5. Contingents tarifaires : le nouvel accord prévoit que des marchandises provenant de pays tiers et importées par le Royaume-Uni en Irlande du Nord ne soient pas imputées sur le quota britannique prévu auprès de l'UE. Cela concerne uniquement l'acier dans un premier temps. Toutefois, l'accord introduit un contrôle des effets sur le marché intérieur et la réversibilité des mesures si en fait ces marchandises pénétraient ensuite le marché intérieur. Une extension de ces mesures à d'autres catégories de produits pourra être étudiée, de manière progressive et justifiée.
6. Médicaments : l'UE a accepté l'application de la règlementation britannique (autorisations de mise sur le marché) pour les médicaments exportés du Royaume-Uni vers l'Irlande du Nord. En contrepartie, elle a imposé une règle d'emballage spécifique sur lequel figure la mention « UK only » ainsi que des audits et inspections à réaliser par le Royaume-Uni avec une possible suspension unilatérale par l'UE.
7. Reprise dynamique de l'acquis communautaire : la règle initiale prévue à l'article 13-4 du protocole prévoit la transposition par le comité mixte3(*) des actes de l'Union pertinents au sein des annexes du protocole et la possibilité de prendre des mesures correctives en l'absence de transposition. L'accord de Windsor apporte un assouplissement à cette règle avec la création du « frein de Stormont », qui permet au Royaume-Uni de ne pas appliquer, de manière unilatérale, une disposition modifiant ou remplaçant une règlementation européenne. Dans ce cas, la règlementation préalable demeure applicable. L'UE a néanmoins mis en place des préconditions strictes : (i) saisine par 30 parlementaires de Stormont sur 90, représentant au moins 2 partis politiques ; (ii) justification par le Royaume-Uni de sa volonté de non-respect d'une réglementation européenne, si celle-ci a un « impact significatif, spécifique et durable, sur la vie quotidienne des communautés d'Irlande du nord »; (iii) des circonstances exceptionnelles et en dernier ressort ; en cas de différends, possibilité in fine pour l'UE de prendre des mesures correctives appropriées ; (iv) champ d'application restreint, hors TVA, aides d'État et énergie (pour lesquels la reprise dynamique de l'acquis communautaire continue à s'appliquer).

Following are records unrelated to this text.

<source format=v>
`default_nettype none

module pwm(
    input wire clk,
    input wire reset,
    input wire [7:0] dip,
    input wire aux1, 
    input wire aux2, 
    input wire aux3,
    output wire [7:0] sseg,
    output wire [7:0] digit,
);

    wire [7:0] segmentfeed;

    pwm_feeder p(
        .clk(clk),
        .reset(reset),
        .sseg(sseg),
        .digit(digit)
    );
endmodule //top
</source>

8. Rôle de la Cour de Justice de l'Union européenne (CJUE) : il n'est pas modifié dans le texte, mais les déclarations politiques accompagnant la conclusion du cadre de Windsor rappellent la nécessité d'épuiser toutes les voies de conciliation amiables au préalable afin que la CJUE demeure une juridiction d'appel, en dernier recours.
Source : d'après les informations fournies par le Secrétariat général aux affaires européennes (SGAE)

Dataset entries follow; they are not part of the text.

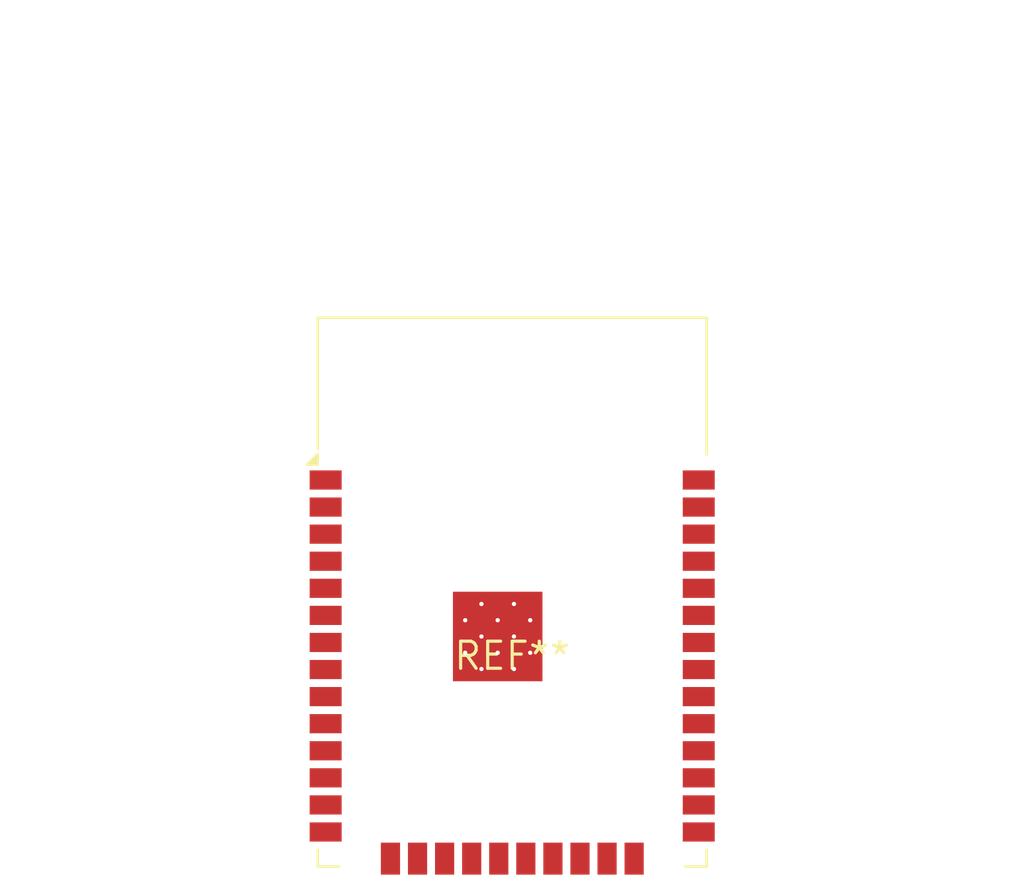
<source format=kicad_pcb>
(kicad_pcb (version 20240108) (generator pcbnew)

  (general
    (thickness 1.6)
  )

  (paper "A4")
  (layers
    (0 "F.Cu" signal)
    (31 "B.Cu" signal)
    (32 "B.Adhes" user "B.Adhesive")
    (33 "F.Adhes" user "F.Adhesive")
    (34 "B.Paste" user)
    (35 "F.Paste" user)
    (36 "B.SilkS" user "B.Silkscreen")
    (37 "F.SilkS" user "F.Silkscreen")
    (38 "B.Mask" user)
    (39 "F.Mask" user)
    (40 "Dwgs.User" user "User.Drawings")
    (41 "Cmts.User" user "User.Comments")
    (42 "Eco1.User" user "User.Eco1")
    (43 "Eco2.User" user "User.Eco2")
    (44 "Edge.Cuts" user)
    (45 "Margin" user)
    (46 "B.CrtYd" user "B.Courtyard")
    (47 "F.CrtYd" user "F.Courtyard")
    (48 "B.Fab" user)
    (49 "F.Fab" user)
    (50 "User.1" user)
    (51 "User.2" user)
    (52 "User.3" user)
    (53 "User.4" user)
    (54 "User.5" user)
    (55 "User.6" user)
    (56 "User.7" user)
    (57 "User.8" user)
    (58 "User.9" user)
  )

  (setup
    (pad_to_mask_clearance 0)
    (pcbplotparams
      (layerselection 0x00010fc_ffffffff)
      (plot_on_all_layers_selection 0x0000000_00000000)
      (disableapertmacros false)
      (usegerberextensions false)
      (usegerberattributes false)
      (usegerberadvancedattributes false)
      (creategerberjobfile false)
      (dashed_line_dash_ratio 12.000000)
      (dashed_line_gap_ratio 3.000000)
      (svgprecision 4)
      (plotframeref false)
      (viasonmask false)
      (mode 1)
      (useauxorigin false)
      (hpglpennumber 1)
      (hpglpenspeed 20)
      (hpglpendiameter 15.000000)
      (dxfpolygonmode false)
      (dxfimperialunits false)
      (dxfusepcbnewfont false)
      (psnegative false)
      (psa4output false)
      (plotreference false)
      (plotvalue false)
      (plotinvisibletext false)
      (sketchpadsonfab false)
      (subtractmaskfromsilk false)
      (outputformat 1)
      (mirror false)
      (drillshape 1)
      (scaleselection 1)
      (outputdirectory "")
    )
  )

  (net 0 "")

  (footprint "ESP32-WROOM-32" (layer "F.Cu") (at 0 0))

)

</source>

L'adoption du cadre de Windsor a ainsi permis un renouveau dans les relations entre le Royaume-Uni et l'UE, dont les liens ont été mis à mal par des mois d'opposition et de tensions. À cette occasion, le Royaume-Uni a officiellement abandonné son projet de loi visant à démanteler le protocole nord-irlandais, tandis que la Commission européenne a mis en suspens ses procédures d'infraction.
Néanmoins, ce compromis n'a - pour le moment - pas permis de mettre fin aux tensions politiques en Irlande du Nord, toujours confrontée au blocage des institutions de la part des unionistes du Democratic Unionist Party (DUP).

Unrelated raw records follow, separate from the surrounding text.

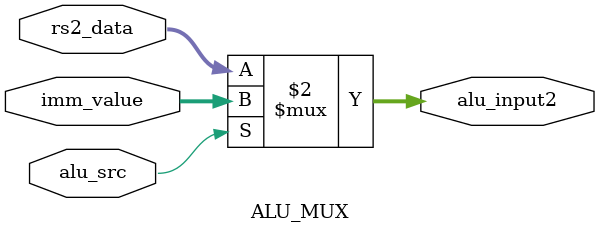
<source format=sv>
module ALU_MUX (
    input  logic [31:0] rs2_data,      
    input  logic [31:0] imm_value,     
    input  logic        alu_src,       
    output logic [31:0] alu_input2     
);

    assign alu_input2 = (alu_src == 1'b0) ? rs2_data : imm_value;

endmodule

</source>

C'est ce blocage que le sénateur Pierre Laurent et plusieurs de ses collègues du groupe communiste, républicain, citoyen et écologiste (CRCE), ont tenu à dénoncer en déposant la proposition de résolution européenne (PPRE) n° 657 (2022-2023), invitant le Gouvernement à agir au niveau européen et international pour appuyer la relance du processus de paix et de réconciliation entamée par l'accord de paix pour l'Irlande du Nord.
* 3 Constitué de représentants européens et britanniques, le comité mixte veille à garantir l'application de l'accord de retrait conclu entre l'Union européenne et le Royaume-Uni.